REQUIRED WORK -
Images are to be left out; everything else in the listing should be repeated exactly.

*** Opening of DATASET CONTENT ***

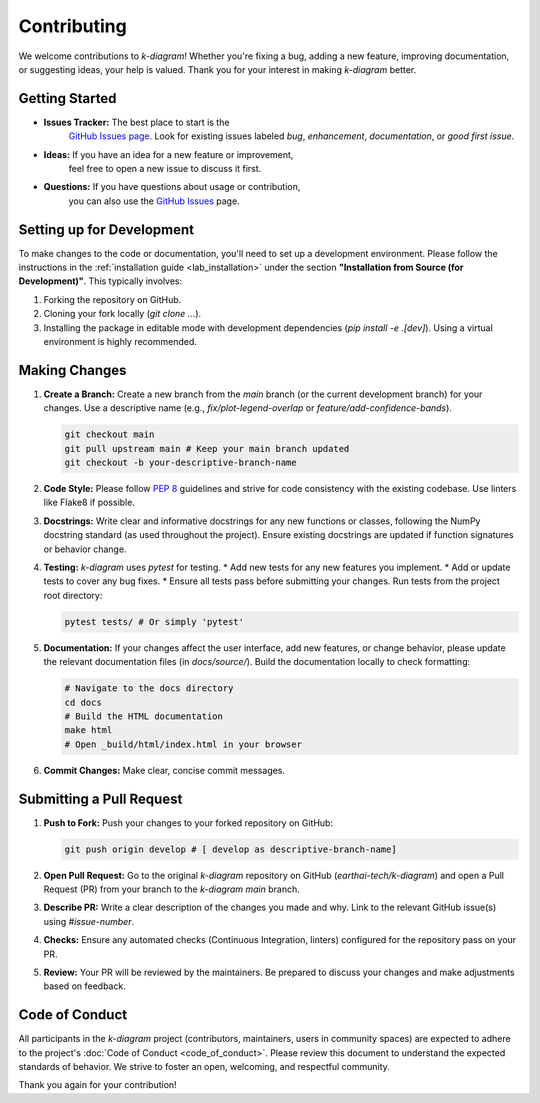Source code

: .. _contributing:

===============
Contributing
===============

We welcome contributions to `k-diagram`! Whether you're fixing a bug,
adding a new feature, improving documentation, or suggesting ideas,
your help is valued. Thank you for your interest in making `k-diagram`
better.

Getting Started
---------------

* **Issues Tracker:** The best place to start is the
    `GitHub Issues page <https://github.com/earthai-tech/k-diagram/issues>`_.
    Look for existing issues labeled `bug`, `enhancement`,
    `documentation`, or `good first issue`.
* **Ideas:** If you have an idea for a new feature or improvement,
    feel free to open a new issue to discuss it first.
* **Questions:** If you have questions about usage or contribution,
    you can also use the `GitHub Issues <https://github.com/earthai-tech/k-diagram/issues>`_
    page.

Setting up for Development
-----------------------------

To make changes to the code or documentation, you'll need to set up
a development environment. Please follow the instructions in the
:ref:`installation guide <lab_installation>` under the section
**"Installation from Source (for Development)"**. This typically
involves:

1.  Forking the repository on GitHub.
2.  Cloning your fork locally (`git clone ...`).
3.  Installing the package in editable mode with development
    dependencies (`pip install -e .[dev]`). Using a virtual environment
    is highly recommended.

Making Changes
------------------

1.  **Create a Branch:** Create a new branch from the `main` branch
    (or the current development branch) for your changes. Use a
    descriptive name (e.g., `fix/plot-legend-overlap` or
    `feature/add-confidence-bands`).

    .. code-block:: bash

       git checkout main
       git pull upstream main # Keep your main branch updated
       git checkout -b your-descriptive-branch-name

2.  **Code Style:** Please follow `PEP 8 <https://www.python.org/dev/peps/pep-0008/>`_
    guidelines and strive for code consistency with the existing
    codebase. Use linters like Flake8 if possible.

3.  **Docstrings:** Write clear and informative docstrings for any new
    functions or classes, following the NumPy docstring standard
    (as used throughout the project). Ensure existing docstrings are
    updated if function signatures or behavior change.

4.  **Testing:** `k-diagram` uses `pytest` for testing.
    * Add new tests for any new features you implement.
    * Add or update tests to cover any bug fixes.
    * Ensure all tests pass before submitting your changes. Run tests 
    from the project root directory:

    .. code-block:: bash

       pytest tests/ # Or simply 'pytest'

5.  **Documentation:** If your changes affect the user interface, add
    new features, or change behavior, please update the relevant
    documentation files (in `docs/source/`). Build the documentation
    locally to check formatting:

    .. code-block:: bash

       # Navigate to the docs directory
       cd docs
       # Build the HTML documentation
       make html
       # Open _build/html/index.html in your browser

6.  **Commit Changes:** Make clear, concise commit messages.

Submitting a Pull Request
----------------------------

1.  **Push to Fork:** Push your changes to your forked repository on
    GitHub:

    .. code-block:: bash

       git push origin develop # [ develop as descriptive-branch-name]

2.  **Open Pull Request:** Go to the original `k-diagram` repository
    on GitHub (`earthai-tech/k-diagram`) and open a Pull Request (PR)
    from your branch to the `k-diagram` `main` branch.

3.  **Describe PR:** Write a clear description of the changes you made
    and why. Link to the relevant GitHub issue(s) using `#issue-number`.

4.  **Checks:** Ensure any automated checks (Continuous Integration,
    linters) configured for the repository pass on your PR.

5.  **Review:** Your PR will be reviewed by the maintainers. Be
    prepared to discuss your changes and make adjustments based on
    feedback.

Code of Conduct
---------------

All participants in the `k-diagram` project (contributors,
maintainers, users in community spaces) are expected to adhere to
the project's :doc:`Code of Conduct <code_of_conduct>`. Please review
this document to understand the expected standards of behavior. We
strive to foster an open, welcoming, and respectful community.


Thank you again for your contribution!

*** Close of DATASET CONTENT ***

WRITTEN REPLY -
Source code

: .. _contributing:

===============
Contributing
===============

We welcome contributions to `k-diagram`! Whether you're fixing a bug,
adding a new feature, improving documentation, or suggesting ideas,
your help is valued. Thank you for your interest in making `k-diagram`
better.

Getting Started
---------------

* **Issues Tracker:** The best place to start is the
    `GitHub Issues page <https://github.com/earthai-tech/k-diagram/issues>`_.
    Look for existing issues labeled `bug`, `enhancement`,
    `documentation`, or `good first issue`.
* **Ideas:** If you have an idea for a new feature or improvement,
    feel free to open a new issue to discuss it first.
* **Questions:** If you have questions about usage or contribution,
    you can also use the `GitHub Issues <https://github.com/earthai-tech/k-diagram/issues>`_
    page.

Setting up for Development
-----------------------------

To make changes to the code or documentation, you'll need to set up
a development environment. Please follow the instructions in the
:ref:`installation guide <lab_installation>` under the section
**"Installation from Source (for Development)"**. This typically
involves:

1.  Forking the repository on GitHub.
2.  Cloning your fork locally (`git clone ...`).
3.  Installing the package in editable mode with development
    dependencies (`pip install -e .[dev]`). Using a virtual environment
    is highly recommended.

Making Changes
------------------

1.  **Create a Branch:** Create a new branch from the `main` branch
    (or the current development branch) for your changes. Use a
    descriptive name (e.g., `fix/plot-legend-overlap` or
    `feature/add-confidence-bands`).

    .. code-block:: bash

       git checkout main
       git pull upstream main # Keep your main branch updated
       git checkout -b your-descriptive-branch-name

2.  **Code Style:** Please follow `PEP 8 <https://www.python.org/dev/peps/pep-0008/>`_
    guidelines and strive for code consistency with the existing
    codebase. Use linters like Flake8 if possible.

3.  **Docstrings:** Write clear and informative docstrings for any new
    functions or classes, following the NumPy docstring standard
    (as used throughout the project). Ensure existing docstrings are
    updated if function signatures or behavior change.

4.  **Testing:** `k-diagram` uses `pytest` for testing.
    * Add new tests for any new features you implement.
    * Add or update tests to cover any bug fixes.
    * Ensure all tests pass before submitting your changes. Run tests 
    from the project root directory:

    .. code-block:: bash

       pytest tests/ # Or simply 'pytest'

5.  **Documentation:** If your changes affect the user interface, add
    new features, or change behavior, please update the relevant
    documentation files (in `docs/source/`). Build the documentation
    locally to check formatting:

    .. code-block:: bash

       # Navigate to the docs directory
       cd docs
       # Build the HTML documentation
       make html
       # Open _build/html/index.html in your browser

6.  **Commit Changes:** Make clear, concise commit messages.

Submitting a Pull Request
----------------------------

1.  **Push to Fork:** Push your changes to your forked repository on
    GitHub:

    .. code-block:: bash

       git push origin develop # [ develop as descriptive-branch-name]

2.  **Open Pull Request:** Go to the original `k-diagram` repository
    on GitHub (`earthai-tech/k-diagram`) and open a Pull Request (PR)
    from your branch to the `k-diagram` `main` branch.

3.  **Describe PR:** Write a clear description of the changes you made
    and why. Link to the relevant GitHub issue(s) using `#issue-number`.

4.  **Checks:** Ensure any automated checks (Continuous Integration,
    linters) configured for the repository pass on your PR.

5.  **Review:** Your PR will be reviewed by the maintainers. Be
    prepared to discuss your changes and make adjustments based on
    feedback.

Code of Conduct
---------------

All participants in the `k-diagram` project (contributors,
maintainers, users in community spaces) are expected to adhere to
the project's :doc:`Code of Conduct <code_of_conduct>`. Please review
this document to understand the expected standards of behavior. We
strive to foster an open, welcoming, and respectful community.


Thank you again for your contribution!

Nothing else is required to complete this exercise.